§ **What is expected**
Would you return, word for word, the lines of the data below from the line with "pinky mcp: (29, 106)" through the line with "pinky dip: (38, 140)", and no others?

*** Opening Given data ***

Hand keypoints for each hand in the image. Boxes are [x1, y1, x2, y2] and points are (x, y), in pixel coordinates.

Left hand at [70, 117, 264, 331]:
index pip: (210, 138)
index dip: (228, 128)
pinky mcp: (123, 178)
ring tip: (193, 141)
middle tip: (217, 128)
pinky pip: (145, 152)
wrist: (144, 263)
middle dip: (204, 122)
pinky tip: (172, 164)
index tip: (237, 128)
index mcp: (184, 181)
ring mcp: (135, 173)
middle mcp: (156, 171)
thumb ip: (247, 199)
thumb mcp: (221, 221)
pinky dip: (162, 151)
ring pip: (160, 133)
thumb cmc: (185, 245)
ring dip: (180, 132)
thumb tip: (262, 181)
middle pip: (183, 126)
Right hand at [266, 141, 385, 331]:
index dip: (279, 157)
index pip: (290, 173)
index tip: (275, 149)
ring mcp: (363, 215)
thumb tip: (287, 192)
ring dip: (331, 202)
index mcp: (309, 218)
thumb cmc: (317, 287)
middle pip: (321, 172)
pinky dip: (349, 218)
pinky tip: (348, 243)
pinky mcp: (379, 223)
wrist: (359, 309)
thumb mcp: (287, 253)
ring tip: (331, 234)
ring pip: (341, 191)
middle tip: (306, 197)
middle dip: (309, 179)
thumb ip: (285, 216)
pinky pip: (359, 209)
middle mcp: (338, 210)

*** Closing Given data ***
*** Opening Given data ***

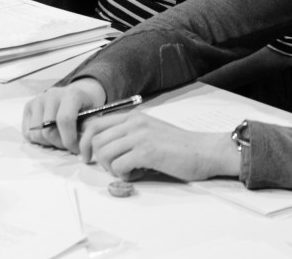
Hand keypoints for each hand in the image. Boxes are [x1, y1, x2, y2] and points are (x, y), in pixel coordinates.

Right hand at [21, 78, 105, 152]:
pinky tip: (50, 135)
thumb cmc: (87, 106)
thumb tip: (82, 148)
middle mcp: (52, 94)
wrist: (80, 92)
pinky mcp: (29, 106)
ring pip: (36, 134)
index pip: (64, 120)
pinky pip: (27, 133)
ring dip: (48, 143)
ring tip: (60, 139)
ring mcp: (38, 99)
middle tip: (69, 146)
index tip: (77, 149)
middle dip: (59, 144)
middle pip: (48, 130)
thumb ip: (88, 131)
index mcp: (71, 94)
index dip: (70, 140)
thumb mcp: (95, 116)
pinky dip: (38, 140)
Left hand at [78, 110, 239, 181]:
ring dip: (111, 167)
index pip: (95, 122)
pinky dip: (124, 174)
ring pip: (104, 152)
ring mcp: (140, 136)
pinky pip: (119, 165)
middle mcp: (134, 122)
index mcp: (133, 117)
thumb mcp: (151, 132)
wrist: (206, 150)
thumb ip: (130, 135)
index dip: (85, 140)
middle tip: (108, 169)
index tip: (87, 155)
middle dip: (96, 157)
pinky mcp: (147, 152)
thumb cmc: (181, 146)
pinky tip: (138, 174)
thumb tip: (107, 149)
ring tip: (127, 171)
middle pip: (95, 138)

*** Closing Given data ***

§ **Reply to the task**
pinky mcp: (29, 106)
ring pip: (36, 134)
index pip: (64, 120)
pinky pip: (27, 133)
ring dip: (48, 143)
ring tip: (60, 139)
ring mcp: (38, 99)
middle tip: (69, 146)
index tip: (77, 149)
middle dip: (59, 144)
middle pip: (48, 130)
thumb ip: (88, 131)
index mcp: (71, 94)
index dip: (70, 140)
thumb mcp: (95, 116)
pinky dip: (38, 140)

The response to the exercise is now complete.